**TEXT EXCERPT:**
§
I was doing the the following problem-

**Prove that**$\frac { \sqrt { a+b+c } +\sqrt { a } }{ b+c } +\frac { \sqrt { a+b+c } +\sqrt { b } }{ c+a } +\frac { \sqrt { a+b+c } +\sqrt { c } }{ a+b } \ge \frac { 9+3\sqrt { 3 } }{ 2\sqrt { a+b+c } }$.

I normalized this to $a+b+c=1$ and simplified to get-

$\frac { 1 }{ 1-\sqrt { a } } +\frac { 1 }{ 1-\sqrt { b } } +\frac { 1 }{ 1-\sqrt { c } } \ge \frac { 9+3\sqrt { 3 } }{ 2 }$

By Titu's lemma,

$\Rightarrow \quad \frac { 1 }{ 1-\sqrt { a } } +\frac { 1 }{ 1-\sqrt { b } } +\frac { 1 }{ 1-\sqrt { c } } \ge \frac { 9 }{ 3-(\sqrt { a } +\sqrt { b } +\sqrt { c } ) }$

However the $RHS$ is maximized when $\sqrt { a } +\sqrt { b } +\sqrt { c }$ is maximized which is at $\sqrt { 3 }$.
§
**WHAT IS REQUIRED:** Which lemma does the inequality post apply after the expression is simplified? The rows that follow have no connection to the inequality post.
§
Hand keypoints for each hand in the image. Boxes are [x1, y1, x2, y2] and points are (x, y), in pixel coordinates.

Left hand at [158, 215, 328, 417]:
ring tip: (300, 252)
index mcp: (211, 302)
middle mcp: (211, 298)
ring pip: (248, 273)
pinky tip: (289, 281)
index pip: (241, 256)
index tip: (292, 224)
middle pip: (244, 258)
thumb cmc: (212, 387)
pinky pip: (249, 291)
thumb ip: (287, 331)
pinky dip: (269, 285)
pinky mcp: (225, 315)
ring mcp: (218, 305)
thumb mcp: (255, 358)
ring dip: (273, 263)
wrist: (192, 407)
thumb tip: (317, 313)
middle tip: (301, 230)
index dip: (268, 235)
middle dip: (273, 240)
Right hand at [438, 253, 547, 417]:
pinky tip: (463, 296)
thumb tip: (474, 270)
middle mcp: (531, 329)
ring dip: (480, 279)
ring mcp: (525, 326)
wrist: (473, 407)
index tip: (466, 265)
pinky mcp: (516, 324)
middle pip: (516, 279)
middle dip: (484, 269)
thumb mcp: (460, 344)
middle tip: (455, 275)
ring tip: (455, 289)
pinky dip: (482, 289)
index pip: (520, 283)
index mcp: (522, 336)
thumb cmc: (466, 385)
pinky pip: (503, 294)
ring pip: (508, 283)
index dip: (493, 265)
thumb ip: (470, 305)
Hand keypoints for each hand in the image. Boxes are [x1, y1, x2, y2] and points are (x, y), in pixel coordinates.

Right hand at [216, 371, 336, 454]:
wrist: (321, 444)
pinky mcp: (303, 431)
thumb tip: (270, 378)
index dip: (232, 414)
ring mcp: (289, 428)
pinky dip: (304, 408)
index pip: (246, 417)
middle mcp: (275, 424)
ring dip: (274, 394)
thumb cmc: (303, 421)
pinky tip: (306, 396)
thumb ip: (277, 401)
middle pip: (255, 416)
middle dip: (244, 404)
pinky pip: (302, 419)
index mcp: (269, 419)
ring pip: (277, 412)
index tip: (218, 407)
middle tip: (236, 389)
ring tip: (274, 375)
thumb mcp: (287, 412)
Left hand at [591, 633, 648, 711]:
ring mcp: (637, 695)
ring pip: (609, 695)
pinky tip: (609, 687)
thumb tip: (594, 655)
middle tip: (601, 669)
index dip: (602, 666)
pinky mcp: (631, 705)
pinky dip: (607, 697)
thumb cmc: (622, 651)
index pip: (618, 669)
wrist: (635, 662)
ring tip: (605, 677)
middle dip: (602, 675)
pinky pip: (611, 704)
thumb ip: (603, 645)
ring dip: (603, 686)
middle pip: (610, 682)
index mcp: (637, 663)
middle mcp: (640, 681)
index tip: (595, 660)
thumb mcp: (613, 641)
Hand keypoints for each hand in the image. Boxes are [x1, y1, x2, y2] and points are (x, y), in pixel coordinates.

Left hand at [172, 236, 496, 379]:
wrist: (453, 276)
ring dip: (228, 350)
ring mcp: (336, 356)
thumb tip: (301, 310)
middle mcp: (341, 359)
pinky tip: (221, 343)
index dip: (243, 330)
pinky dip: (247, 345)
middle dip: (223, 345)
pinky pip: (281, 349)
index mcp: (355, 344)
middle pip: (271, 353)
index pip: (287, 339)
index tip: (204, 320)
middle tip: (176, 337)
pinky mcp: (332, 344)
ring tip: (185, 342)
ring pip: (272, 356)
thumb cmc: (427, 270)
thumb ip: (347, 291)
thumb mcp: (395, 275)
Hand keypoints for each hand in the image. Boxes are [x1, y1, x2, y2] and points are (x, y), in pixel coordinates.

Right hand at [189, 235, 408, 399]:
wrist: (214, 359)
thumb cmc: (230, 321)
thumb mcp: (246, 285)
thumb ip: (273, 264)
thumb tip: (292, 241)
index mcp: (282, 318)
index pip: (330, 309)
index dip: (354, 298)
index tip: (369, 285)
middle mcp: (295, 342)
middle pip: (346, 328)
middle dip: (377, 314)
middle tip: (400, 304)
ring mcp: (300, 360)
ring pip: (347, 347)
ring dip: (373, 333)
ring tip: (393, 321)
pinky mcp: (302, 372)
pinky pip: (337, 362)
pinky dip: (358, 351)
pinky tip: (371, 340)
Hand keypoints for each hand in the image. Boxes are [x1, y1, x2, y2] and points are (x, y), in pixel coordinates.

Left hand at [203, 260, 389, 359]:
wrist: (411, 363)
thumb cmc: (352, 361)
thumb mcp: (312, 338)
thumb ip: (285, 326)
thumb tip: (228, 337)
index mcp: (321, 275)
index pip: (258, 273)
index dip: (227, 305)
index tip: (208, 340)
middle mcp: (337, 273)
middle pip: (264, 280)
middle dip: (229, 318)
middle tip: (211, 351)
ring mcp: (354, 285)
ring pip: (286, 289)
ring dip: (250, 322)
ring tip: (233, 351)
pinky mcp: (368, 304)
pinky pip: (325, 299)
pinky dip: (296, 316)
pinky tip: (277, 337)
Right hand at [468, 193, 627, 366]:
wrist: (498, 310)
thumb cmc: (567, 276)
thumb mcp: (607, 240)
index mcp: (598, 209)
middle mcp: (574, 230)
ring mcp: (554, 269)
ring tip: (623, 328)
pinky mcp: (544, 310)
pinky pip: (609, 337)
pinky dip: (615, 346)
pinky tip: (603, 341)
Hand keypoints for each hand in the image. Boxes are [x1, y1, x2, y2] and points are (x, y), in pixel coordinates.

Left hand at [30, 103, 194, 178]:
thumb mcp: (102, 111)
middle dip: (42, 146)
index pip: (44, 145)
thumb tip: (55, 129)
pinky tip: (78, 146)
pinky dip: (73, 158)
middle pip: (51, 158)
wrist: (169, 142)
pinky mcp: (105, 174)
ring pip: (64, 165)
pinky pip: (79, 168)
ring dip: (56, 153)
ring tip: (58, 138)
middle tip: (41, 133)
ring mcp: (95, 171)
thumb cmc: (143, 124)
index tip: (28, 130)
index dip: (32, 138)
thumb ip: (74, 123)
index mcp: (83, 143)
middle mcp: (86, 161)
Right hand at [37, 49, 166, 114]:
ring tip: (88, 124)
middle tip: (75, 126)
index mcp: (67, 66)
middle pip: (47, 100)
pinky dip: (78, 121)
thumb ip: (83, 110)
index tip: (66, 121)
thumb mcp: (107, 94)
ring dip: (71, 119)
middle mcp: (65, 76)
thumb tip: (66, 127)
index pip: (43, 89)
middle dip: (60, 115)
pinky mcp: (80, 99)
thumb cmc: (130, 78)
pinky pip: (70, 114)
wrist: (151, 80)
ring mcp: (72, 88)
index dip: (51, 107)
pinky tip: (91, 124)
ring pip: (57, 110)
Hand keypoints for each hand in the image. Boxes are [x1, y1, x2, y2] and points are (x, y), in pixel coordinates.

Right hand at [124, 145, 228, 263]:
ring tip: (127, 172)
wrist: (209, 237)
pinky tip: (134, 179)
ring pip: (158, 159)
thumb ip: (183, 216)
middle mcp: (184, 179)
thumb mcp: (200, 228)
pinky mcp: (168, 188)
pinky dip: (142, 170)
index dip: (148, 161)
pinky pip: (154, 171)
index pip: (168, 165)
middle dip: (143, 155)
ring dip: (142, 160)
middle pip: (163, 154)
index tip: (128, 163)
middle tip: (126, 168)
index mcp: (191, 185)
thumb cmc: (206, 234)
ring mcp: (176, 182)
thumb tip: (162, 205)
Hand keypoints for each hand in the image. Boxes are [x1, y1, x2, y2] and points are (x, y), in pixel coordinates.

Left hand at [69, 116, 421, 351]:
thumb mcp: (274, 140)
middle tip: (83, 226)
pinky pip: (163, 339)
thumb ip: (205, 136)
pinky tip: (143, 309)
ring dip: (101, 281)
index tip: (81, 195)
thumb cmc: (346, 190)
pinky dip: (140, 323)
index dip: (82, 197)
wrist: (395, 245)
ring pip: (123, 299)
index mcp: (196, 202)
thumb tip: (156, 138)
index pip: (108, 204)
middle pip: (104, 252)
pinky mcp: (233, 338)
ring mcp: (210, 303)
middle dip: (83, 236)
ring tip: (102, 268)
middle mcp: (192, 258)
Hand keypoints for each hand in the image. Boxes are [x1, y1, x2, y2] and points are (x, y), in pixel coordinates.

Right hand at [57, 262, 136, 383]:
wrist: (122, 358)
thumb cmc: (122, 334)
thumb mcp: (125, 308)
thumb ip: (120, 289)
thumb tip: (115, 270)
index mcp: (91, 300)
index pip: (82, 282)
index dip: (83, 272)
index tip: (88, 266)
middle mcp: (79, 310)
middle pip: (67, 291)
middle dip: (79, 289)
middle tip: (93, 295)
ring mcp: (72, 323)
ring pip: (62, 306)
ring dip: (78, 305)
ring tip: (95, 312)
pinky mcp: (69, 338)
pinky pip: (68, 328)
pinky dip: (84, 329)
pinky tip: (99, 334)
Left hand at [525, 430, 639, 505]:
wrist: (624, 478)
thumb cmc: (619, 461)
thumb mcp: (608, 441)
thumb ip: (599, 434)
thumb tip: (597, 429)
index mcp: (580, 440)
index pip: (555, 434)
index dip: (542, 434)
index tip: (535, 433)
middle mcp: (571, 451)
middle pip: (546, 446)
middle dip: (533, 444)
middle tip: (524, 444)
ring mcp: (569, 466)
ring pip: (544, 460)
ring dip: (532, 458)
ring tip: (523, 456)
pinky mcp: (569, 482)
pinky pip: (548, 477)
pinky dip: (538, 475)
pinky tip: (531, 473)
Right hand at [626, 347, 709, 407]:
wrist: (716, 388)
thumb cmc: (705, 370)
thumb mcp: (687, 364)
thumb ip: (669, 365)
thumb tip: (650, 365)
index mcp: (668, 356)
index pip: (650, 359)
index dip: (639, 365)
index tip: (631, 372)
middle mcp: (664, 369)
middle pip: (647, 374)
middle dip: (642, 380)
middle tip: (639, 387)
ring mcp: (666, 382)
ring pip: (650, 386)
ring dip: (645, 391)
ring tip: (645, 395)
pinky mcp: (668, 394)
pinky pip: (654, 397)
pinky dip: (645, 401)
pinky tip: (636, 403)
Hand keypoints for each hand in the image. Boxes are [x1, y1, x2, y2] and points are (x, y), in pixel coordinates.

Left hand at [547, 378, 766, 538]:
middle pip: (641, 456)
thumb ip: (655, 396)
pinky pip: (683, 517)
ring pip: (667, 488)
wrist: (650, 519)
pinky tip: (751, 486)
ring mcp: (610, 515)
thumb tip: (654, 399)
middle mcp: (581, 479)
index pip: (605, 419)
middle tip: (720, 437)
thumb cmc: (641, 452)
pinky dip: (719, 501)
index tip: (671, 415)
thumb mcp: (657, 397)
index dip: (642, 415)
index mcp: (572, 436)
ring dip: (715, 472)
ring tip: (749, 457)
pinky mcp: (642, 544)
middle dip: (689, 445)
§
**RESULT:** Titu's lemma.